С Андреем я познакомился в Пало-Альто в Калифорнии — с ним и его красавицей-женой Гюзелью, художницей, на которой он женился в Сибири. От Гюзели, татарки, я узнал, что родом она из Москвы, а отец ее был дворником — там это татарская профессия: «Когда-то мы правили Русью, а теперь они взяли реванш и сделали нас дворниками».
В Сибири и после освобождения Гюзель разделяла судьбу Андрея, поэтому ее не приняли в Союз художников, а значит, у нее не могло быть выставок. В Америке я не видел ее картин и не знаю, какой она была художницей. Она очаровала меня своей красотой и обаянием.
Амальрик не дожил до исполнения своих предсказаний. В 1980 году он погиб в автокатастрофе по дороге на какой-то конгресс в Испании. Я всегда пытался представить себе, что делала Гюзель, потеряв его, как она жила.

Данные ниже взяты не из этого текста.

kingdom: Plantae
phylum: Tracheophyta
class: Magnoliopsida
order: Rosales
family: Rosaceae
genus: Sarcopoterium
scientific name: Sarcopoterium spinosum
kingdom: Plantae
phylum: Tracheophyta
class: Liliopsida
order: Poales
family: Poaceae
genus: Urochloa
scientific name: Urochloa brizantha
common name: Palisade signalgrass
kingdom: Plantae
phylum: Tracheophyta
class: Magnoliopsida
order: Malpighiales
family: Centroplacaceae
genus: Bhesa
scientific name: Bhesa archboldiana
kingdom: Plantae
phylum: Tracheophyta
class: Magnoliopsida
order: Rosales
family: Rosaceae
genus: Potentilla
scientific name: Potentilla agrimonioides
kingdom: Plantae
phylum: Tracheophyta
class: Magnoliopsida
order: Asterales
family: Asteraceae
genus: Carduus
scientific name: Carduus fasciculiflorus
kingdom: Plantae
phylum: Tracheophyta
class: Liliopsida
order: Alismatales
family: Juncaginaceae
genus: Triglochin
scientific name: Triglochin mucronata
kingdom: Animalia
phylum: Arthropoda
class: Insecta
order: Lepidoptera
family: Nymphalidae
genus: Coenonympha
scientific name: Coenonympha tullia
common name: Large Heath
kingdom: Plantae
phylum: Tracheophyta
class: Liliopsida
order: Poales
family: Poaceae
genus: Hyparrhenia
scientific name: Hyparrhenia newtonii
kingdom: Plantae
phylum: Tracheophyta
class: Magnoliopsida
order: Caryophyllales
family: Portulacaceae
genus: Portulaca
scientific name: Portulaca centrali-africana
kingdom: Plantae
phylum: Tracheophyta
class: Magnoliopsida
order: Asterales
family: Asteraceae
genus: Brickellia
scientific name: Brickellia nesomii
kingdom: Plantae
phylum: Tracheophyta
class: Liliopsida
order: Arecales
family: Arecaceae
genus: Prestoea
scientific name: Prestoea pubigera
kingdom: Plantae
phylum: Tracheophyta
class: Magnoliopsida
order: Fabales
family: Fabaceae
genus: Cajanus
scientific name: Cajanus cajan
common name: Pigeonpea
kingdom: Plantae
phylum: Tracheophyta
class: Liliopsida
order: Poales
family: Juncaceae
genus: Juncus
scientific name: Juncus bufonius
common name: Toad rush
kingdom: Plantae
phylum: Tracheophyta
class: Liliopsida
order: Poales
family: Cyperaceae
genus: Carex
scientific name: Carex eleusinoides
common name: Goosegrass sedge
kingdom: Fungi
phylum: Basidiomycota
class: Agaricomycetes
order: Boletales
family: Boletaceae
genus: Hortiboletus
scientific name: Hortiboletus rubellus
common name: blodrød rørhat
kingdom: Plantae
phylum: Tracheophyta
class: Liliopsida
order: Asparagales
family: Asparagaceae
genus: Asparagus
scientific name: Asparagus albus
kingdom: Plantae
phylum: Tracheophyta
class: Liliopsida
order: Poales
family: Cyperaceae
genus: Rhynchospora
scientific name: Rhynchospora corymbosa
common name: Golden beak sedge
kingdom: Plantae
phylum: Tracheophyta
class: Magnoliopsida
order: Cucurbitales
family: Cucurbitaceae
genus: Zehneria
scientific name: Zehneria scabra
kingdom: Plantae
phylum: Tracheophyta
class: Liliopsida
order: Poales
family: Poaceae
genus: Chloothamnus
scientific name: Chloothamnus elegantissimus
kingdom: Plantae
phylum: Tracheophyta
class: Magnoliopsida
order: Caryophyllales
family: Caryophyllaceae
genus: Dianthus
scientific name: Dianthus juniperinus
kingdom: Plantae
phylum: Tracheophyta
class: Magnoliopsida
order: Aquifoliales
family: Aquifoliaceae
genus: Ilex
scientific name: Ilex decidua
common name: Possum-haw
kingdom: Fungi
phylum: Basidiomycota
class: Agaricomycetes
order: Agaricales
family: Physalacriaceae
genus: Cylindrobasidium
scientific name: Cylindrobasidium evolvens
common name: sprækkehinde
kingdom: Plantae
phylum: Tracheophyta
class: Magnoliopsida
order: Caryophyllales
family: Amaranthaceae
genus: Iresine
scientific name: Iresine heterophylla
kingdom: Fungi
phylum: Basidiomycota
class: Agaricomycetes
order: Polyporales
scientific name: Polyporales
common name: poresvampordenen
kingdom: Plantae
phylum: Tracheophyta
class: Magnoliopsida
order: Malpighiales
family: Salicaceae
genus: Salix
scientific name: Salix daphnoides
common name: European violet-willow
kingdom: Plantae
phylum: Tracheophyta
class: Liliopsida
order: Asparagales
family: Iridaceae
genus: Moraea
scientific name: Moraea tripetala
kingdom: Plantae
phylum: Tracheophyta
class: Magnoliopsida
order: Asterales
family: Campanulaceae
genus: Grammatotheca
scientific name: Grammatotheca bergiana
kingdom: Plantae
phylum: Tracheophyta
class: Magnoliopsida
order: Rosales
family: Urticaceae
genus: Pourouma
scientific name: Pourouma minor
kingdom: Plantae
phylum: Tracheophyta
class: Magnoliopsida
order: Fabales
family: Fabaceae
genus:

Вторым человеком, утверждавшим, что Советский Союз вскоре распадется, был литовский политолог Александрас Штромас, недавний эмигрант, профессор одного из американских университетов. Правда, наш общий друг Томас Венцлова тоже не предвещал этому государству долгого будущего с тех пор, как, отслужив в советской армии, узнал, какие там царят неразбериха и коррупция. Однако Штромас прямо заявлял, что оно продержится еще несколько лет, но никак не десятилетий.
Какое великолепие! Какая нищета! Какая человечность! Какое бесчеловечие! Какая взаимная доброжелательность! Какое одиночество! Какая преданность идеалам! Какое лицемерие! Какое торжество совести! Какое двуличие! Америка противоположностей может (хотя и не обязательно должна) открыться перед успешными иммигрантами. Не достигшие успеха будут видеть лишь ее жестокость. Мне повезло, однако я всегда старался помнить, что обязан этим счастливой звезде, а не себе, что совсем рядом находятся целые районы, населенные несчастливцами. Скажу даже больше: мысль об их тяжком труде и несбывшихся надеждах, а также о гигантской системе тюрем, в которых держат ненужных людей, настраивала меня скептически по отношению к декорациям, то есть к аккуратным домикам среди зелени предместий.
В школьные годы Америка являлась мне белым хлебом и чашкой какао в рамках продовольственной помощи Гувера и даже рубашками в голубую полоску, а вскоре после этого — фильмами с Мэри Пикфорд и Чаплином. И как бы я удивился, восхищаясь несколько позже актрисой Сильвией Сидни, если бы кто-нибудь сказал мне, что моя и ее фотографии будут соседствовать на страницах «American Biography»[49]. Кино означало, что экспансия Америки уже началась, но то же самое означали и некоторые улицы — такие как Немецкая в Вильно или та улица в Дрогобыче, которую Бруно Шульц описал под названием улицы Крокодилов. Как я мог потом убедиться, на них были похожи бедные улицы в восточной части Манхэттена.
В этом столетии «зверь, выходящий из моря», поверг всех своих противников и соперников. Самым серьезным противником была советская Россия, ибо в столкновении с ней речь шла не только о военной силе, но и о модели человека. Попытка создать «нового человека» на основе утопических принципов была поистине титанической, и те, кто ex post недооценивают ее, видимо, не понимают, какова была ставка в этой игре. Победил «старый человек», и теперь при помощи СМИ он навязывает свой образ жизни всей планете. Оглядываясь назад, следует усматривать причины советского поражения в сфере культуры. Расходуя астрономические суммы на пропаганду, Россия так и не сумела никого убедить в превосходстве своей модели — даже в покоренных странах Европы, которые воспринимали эти попытки издевательски, видя в них неуклюжий маскарад варваров.
Противопоставляя демократическую Америку мрачному восточному тоталитаризму, «холодная война» лишала многих людей свободы суждений и даже ясности видения, коль скоро отсутствие энтузиазма к Америке могло восприниматься как крен в сторону коммунизма.
Двадцатый век перенес Америку в новую, неизвестную ей прежде реальность. В начале столетия художники и писатели бежали из страны, которая считалась тупой, материалистической, занятой только погоней за деньгами, в старые культурные центры Парижа и Лондона. В конце столетия художники и писатели из разных стран ездят в Америку как в страну невероятных возможностей. Уже не Париж, а Нью-Йорк становится мировой столицей живописи. В Америке у поэзии, сведенной в Западной Европе к чему-то вроде нумизматики, появились слушатели в университетских кампусах, кафедры, институты и премии. Я сознаю, что если бы остался во Франции, то не получил бы в 1978 году Нейштадтской, а затем и Нобелевской премии.